His account of the creation and fall serve as a wonderful example of this . The entire story is told in a sequence of only six pictures. The first shows the cosmos, an unformed Earth at its center. The second shows the Earth, Moon and Sun, with the Milky Way and galaxies in the distance. The third shows man emerging from the earth. The fourth shows the man and woman sitting together in a lush and populated garden. The fifth shows the woman sneaking up to a tree. The sixth shows a clothed man and woman fleeing into rocky terrain, a sword at their backs.
The style of these drawings is uncluttered and unhurried while rich with detail. In the 2009 reprint, each drawing occupies a single page. Just as in Crumb’s work, these are stories of human beings, and Wolverton says as much. His caption for the very first image states his theological vision quite plainly:
A long time ago God had a wonderful plan to create human beings. But he had to provide a place for them to dwell. He made the stars and planets and placed them in motion and in order in the vast realm we call the universe, and among them, he created the earth.
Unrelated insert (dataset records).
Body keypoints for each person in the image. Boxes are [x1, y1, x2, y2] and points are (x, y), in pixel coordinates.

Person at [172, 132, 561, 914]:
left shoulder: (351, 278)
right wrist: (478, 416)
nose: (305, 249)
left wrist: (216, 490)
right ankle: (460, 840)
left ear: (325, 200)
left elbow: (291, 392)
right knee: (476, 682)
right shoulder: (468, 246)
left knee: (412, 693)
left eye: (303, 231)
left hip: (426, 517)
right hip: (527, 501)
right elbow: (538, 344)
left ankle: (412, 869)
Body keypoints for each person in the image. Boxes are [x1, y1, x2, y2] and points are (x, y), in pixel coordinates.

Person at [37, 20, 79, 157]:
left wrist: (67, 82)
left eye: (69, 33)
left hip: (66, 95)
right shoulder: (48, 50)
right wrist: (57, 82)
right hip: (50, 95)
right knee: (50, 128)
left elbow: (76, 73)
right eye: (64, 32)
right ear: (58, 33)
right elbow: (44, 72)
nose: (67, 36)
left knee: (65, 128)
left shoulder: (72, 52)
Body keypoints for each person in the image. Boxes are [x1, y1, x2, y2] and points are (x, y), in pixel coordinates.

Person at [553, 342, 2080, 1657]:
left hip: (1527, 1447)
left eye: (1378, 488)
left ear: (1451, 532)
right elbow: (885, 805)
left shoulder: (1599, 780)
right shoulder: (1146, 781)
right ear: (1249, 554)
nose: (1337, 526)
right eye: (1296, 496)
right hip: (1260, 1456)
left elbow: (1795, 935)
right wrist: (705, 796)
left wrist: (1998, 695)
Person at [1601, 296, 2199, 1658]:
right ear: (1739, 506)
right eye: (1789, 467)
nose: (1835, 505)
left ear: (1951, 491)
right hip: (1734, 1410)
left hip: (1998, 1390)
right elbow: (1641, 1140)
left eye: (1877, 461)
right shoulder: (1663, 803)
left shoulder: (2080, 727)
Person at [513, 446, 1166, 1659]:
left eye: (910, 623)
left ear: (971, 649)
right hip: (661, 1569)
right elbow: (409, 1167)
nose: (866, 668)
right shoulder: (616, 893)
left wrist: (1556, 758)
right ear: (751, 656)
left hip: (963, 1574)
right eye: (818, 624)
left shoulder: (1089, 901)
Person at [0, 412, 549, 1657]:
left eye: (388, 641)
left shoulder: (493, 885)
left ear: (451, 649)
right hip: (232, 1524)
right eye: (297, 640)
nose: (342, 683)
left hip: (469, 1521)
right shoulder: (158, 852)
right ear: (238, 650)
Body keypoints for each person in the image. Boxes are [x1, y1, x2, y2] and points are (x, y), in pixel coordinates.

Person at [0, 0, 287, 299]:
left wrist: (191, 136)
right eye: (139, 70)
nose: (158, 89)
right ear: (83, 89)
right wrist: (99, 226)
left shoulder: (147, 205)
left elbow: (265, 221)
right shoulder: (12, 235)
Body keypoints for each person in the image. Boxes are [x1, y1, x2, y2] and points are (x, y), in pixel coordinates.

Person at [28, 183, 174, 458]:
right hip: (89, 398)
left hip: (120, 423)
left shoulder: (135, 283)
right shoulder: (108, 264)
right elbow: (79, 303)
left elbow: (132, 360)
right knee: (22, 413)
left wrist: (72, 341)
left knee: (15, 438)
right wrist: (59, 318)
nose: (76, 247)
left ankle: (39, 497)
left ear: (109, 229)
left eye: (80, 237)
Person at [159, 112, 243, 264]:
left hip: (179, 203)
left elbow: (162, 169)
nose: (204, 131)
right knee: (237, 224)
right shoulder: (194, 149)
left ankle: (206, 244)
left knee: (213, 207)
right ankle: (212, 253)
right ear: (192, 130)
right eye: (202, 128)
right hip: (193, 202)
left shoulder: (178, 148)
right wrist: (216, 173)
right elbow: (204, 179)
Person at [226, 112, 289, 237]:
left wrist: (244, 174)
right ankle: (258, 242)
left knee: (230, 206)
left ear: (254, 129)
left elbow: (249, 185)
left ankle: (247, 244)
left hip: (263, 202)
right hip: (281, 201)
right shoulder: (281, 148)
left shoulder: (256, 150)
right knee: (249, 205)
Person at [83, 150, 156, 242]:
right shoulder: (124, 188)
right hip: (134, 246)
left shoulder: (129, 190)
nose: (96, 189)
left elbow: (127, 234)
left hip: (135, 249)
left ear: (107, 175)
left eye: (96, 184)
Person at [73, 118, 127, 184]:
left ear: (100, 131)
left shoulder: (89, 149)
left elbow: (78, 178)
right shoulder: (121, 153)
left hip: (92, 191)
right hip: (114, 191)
It is in the page depicting the creation of the man that Wolverton’s theological purpose merges most fully with his craft. We see man rising from the dust of the earth radiating light and energy, taking shape before our very eyes. This single moment of creation is the only reason for everything that came before. This man is God’s sole focus, God’s singular creation, God’s “wonderful plan.” In his introduction (2009,) Wolverton’s son Monte notes that the original drawing contains well over 1,000 dots. We cannot mistake what we are seeing.
Scripture is a unique kind of literature. It speaks directly to us. It is multivalent, its complexity sustained by the language in which is it expressed, its meaning shifting and morphing along with the vagaries of life and changing circumstance. When translated into images, something of its complexity is lost, replaced by an encounter with an artist and a message. As seekers of truth, we might prefer the words of scripture and the open possibilities they present. But in the capable hands of a talented artist, a Bible comic may bring us closer to an equally compelling mystery. It may connect us to our humanity.